• Task prompt: Please restate every entry exactly. Leave out the pictures.

(Data excerpts)
::::::

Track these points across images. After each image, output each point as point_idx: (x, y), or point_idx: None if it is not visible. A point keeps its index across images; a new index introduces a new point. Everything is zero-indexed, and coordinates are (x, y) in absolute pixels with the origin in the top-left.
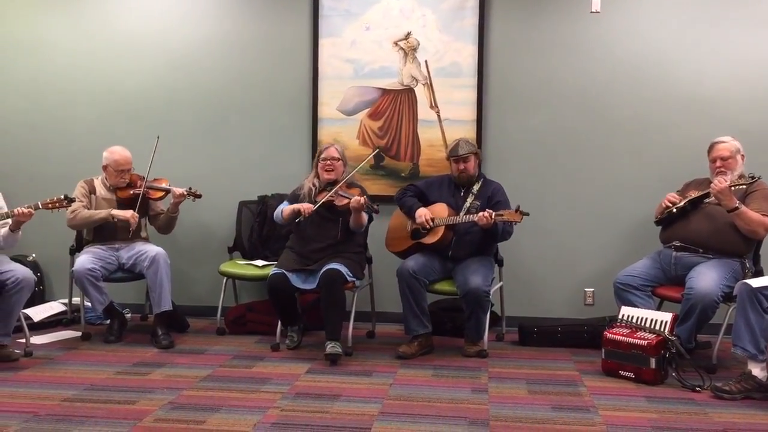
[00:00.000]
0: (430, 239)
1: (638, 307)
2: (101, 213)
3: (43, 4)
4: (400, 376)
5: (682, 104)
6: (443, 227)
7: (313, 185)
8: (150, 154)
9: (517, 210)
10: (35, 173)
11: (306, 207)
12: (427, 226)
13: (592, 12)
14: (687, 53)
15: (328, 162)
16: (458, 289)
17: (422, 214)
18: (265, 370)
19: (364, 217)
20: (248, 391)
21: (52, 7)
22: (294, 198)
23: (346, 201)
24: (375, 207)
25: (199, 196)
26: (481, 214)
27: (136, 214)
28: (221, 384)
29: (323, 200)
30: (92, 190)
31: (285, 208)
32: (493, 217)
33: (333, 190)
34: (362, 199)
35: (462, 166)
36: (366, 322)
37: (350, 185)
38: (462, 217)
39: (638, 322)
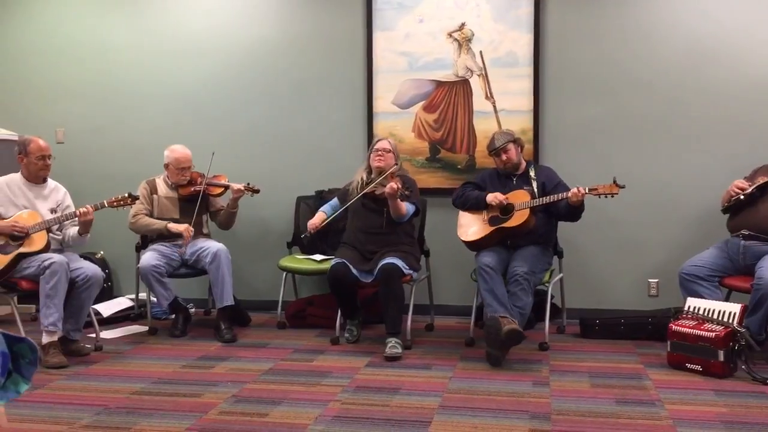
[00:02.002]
0: (513, 222)
1: (705, 298)
2: (158, 224)
3: (104, 7)
4: (460, 369)
5: (751, 88)
6: (528, 210)
7: (362, 179)
8: (209, 153)
9: (614, 182)
10: (101, 173)
11: (311, 223)
12: (504, 204)
13: None
14: (756, 34)
15: (379, 152)
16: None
17: (494, 194)
18: (326, 363)
19: (403, 206)
20: (309, 384)
21: (113, 10)
22: (343, 194)
23: (382, 189)
24: (406, 192)
25: (257, 191)
26: (573, 190)
27: (191, 228)
28: (283, 377)
29: (329, 217)
30: (154, 190)
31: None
32: (587, 191)
33: (374, 182)
34: (395, 185)
35: (504, 157)
36: (425, 315)
37: (394, 177)
38: (550, 198)
39: (705, 314)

::::::

• Task result:
Track these points across images. After each image, output each point as point_idx: (x, y), or point_idx: None if it is not visible. A point keeps its index across images; a new index introduces a new point. Everything is zero-indexed, and coordinates are (x, y) in absolute pixels with the origin in the top-left.
[00:00.000]
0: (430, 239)
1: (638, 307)
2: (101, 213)
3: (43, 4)
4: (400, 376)
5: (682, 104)
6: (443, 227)
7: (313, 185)
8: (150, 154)
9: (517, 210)
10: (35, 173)
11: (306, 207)
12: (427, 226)
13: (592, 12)
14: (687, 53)
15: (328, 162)
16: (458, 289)
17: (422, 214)
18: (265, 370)
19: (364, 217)
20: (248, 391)
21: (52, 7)
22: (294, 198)
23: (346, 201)
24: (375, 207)
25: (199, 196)
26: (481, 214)
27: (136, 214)
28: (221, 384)
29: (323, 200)
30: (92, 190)
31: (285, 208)
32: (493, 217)
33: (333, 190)
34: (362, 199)
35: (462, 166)
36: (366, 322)
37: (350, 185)
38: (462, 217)
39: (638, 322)
[00:02.002]
0: (513, 222)
1: (705, 298)
2: (158, 224)
3: (104, 7)
4: (460, 369)
5: (751, 88)
6: (528, 210)
7: (362, 179)
8: (209, 153)
9: (614, 182)
10: (101, 173)
11: (311, 223)
12: (504, 204)
13: None
14: (756, 34)
15: (379, 152)
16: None
17: (494, 194)
18: (326, 363)
19: (403, 206)
20: (309, 384)
21: (113, 10)
22: (343, 194)
23: (382, 189)
24: (406, 192)
25: (257, 191)
26: (573, 190)
27: (191, 228)
28: (283, 377)
29: (329, 217)
30: (154, 190)
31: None
32: (587, 191)
33: (374, 182)
34: (395, 185)
35: (504, 157)
36: (425, 315)
37: (394, 177)
38: (550, 198)
39: (705, 314)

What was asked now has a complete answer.